The current COVID-19 contagion is all over the news – the radio is full of helpful advice on social distancing and avoiding public gatherings and pubs. Yet while these measures are doubtlessly beneficial, they have little chance of reducing the infection rate sufficiently on their own. The Chinese response to the crisis was to limit travel and the data indicates that this reduced the infection rate from 2.35 new infections per person infected to 1.05.
Early dynamics of transmission and control of COVID-19: a mathematical modelling study
A 2+ infection rate will likely result in around 60% of the population catching the virus in somewhere between 14 days and 42 days. With the current predictions on death rates, we’re likely to see between 10.000 and 200.000 deaths in Ireland directly from the virus. We’ll probably find ourselves on the higher end of this range, compounded by another problem – a fast growth in infections will grind hospitals to a complete halt. To keep the number below 1% chance of death hospitals need to be fully equipped and with plenty of staff for the number of patients. Otherwise the numbers can be worse than 5% as they currently are in Italy.
Ireland has one of the lowest number of ICU beds per 100.000 people in all of Europe. It’s nearly at half the EU average. This means that under duress we will see the hospitals at greater than 100% capacity in mere weeks. After this occurs, all sorts of diseases and injuries which occur in the normal course of events will go from being curable to deadly. In the next eight weeks you’d do well not to get appendicitis. This could easily cause the death toll from the first wave of the virus to exceed 200.000 deaths in Ireland and threaten to kill a much wider demographic than the virus itself.

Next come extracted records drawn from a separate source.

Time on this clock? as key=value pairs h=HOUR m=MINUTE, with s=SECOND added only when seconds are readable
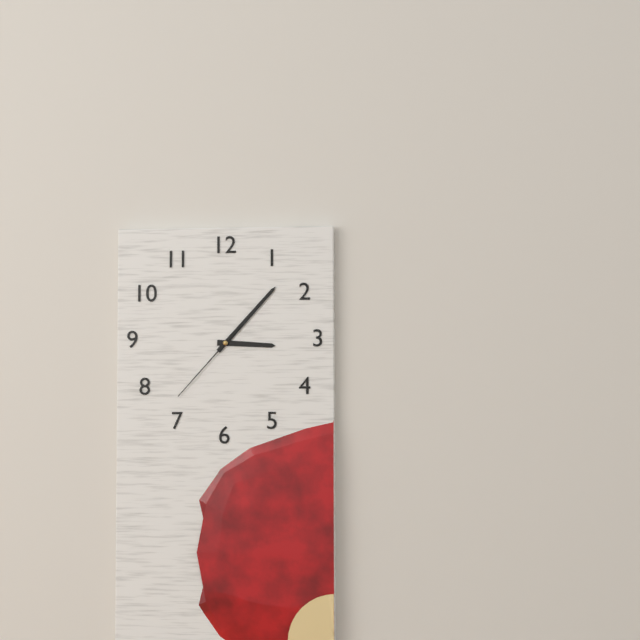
h=3 m=7 s=37
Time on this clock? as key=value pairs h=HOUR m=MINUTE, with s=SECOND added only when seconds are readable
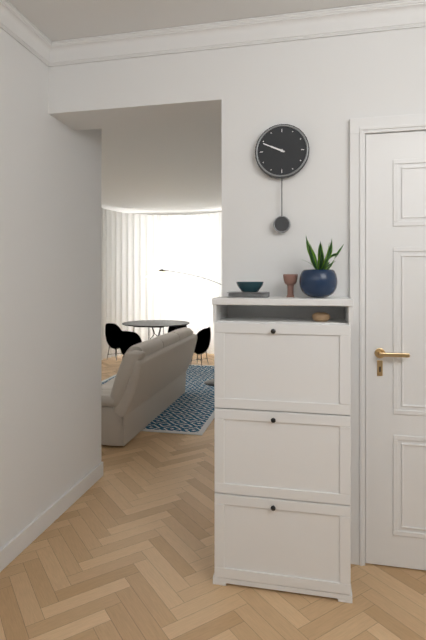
h=9 m=49
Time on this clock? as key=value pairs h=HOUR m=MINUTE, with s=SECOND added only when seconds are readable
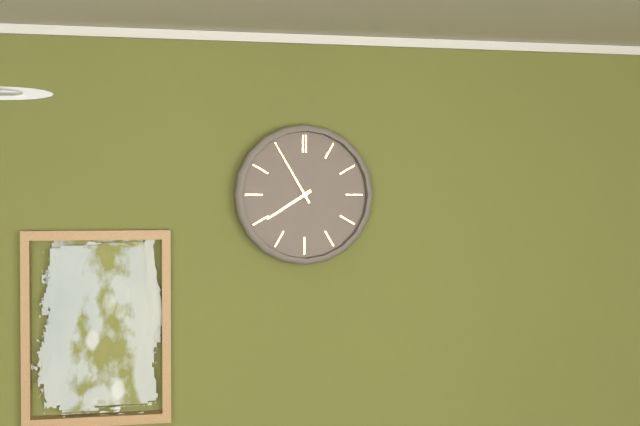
h=7 m=55
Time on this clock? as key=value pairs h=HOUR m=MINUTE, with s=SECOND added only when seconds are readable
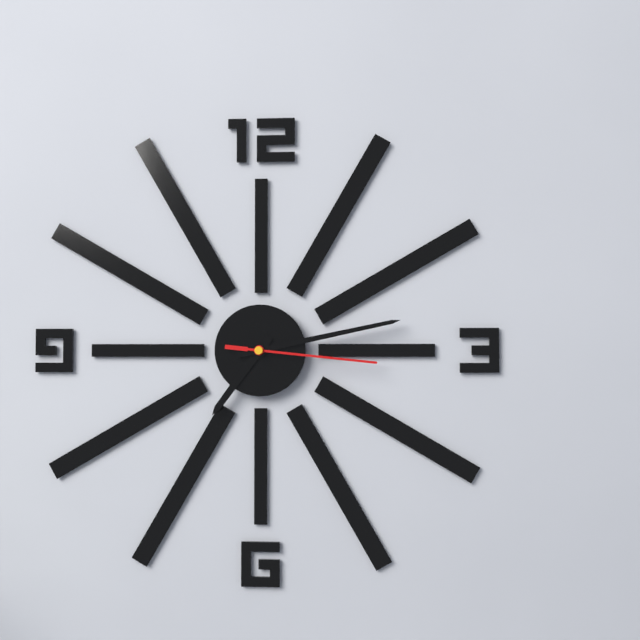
h=7 m=13 s=16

The question needs to be considered less in terms of how many people will eventually get the virus, but how much we can slow the spread to avoid healthcare collapse.

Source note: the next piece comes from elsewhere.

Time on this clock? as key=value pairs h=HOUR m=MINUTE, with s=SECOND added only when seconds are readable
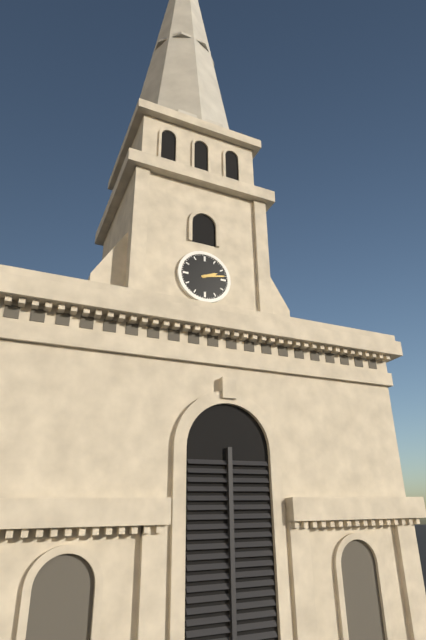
h=2 m=13
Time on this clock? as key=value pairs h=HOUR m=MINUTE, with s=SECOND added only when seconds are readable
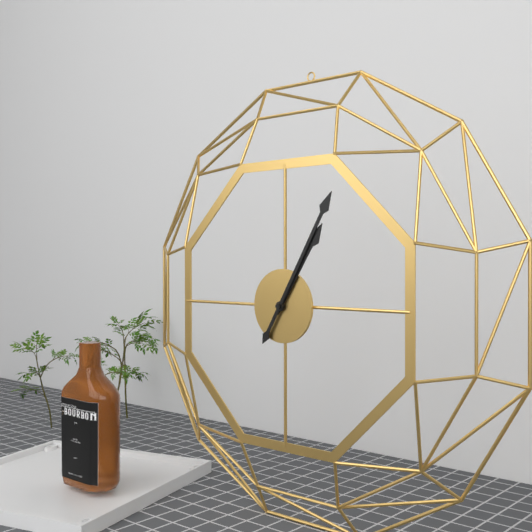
h=1 m=5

The variability of critical care bed numbers in Europe
To compound Ireland’s problems, the UK Tory government has undertaken a policy which hopes to intentionally infect the majority of the population based on some pseudo-scientific fantasy that somehow we’ll get herd immunity by all being infected. Herd-immunity is a function of vaccines which mean you can be protected from transmission. It makes absolutely no sense in this context and has been roundly panned by health professionals all over the world. The cost to the UK population will be immense and the irresponsibility and callousness of the decision will threaten the stability of the state. However, with the UK population almost completely infected, Ireland is also in serious danger from this short-sighted policy due to proximity and the open borders between the two countries. There is some sign of the Tories backing away from this policy, but a slow backing away is not enough.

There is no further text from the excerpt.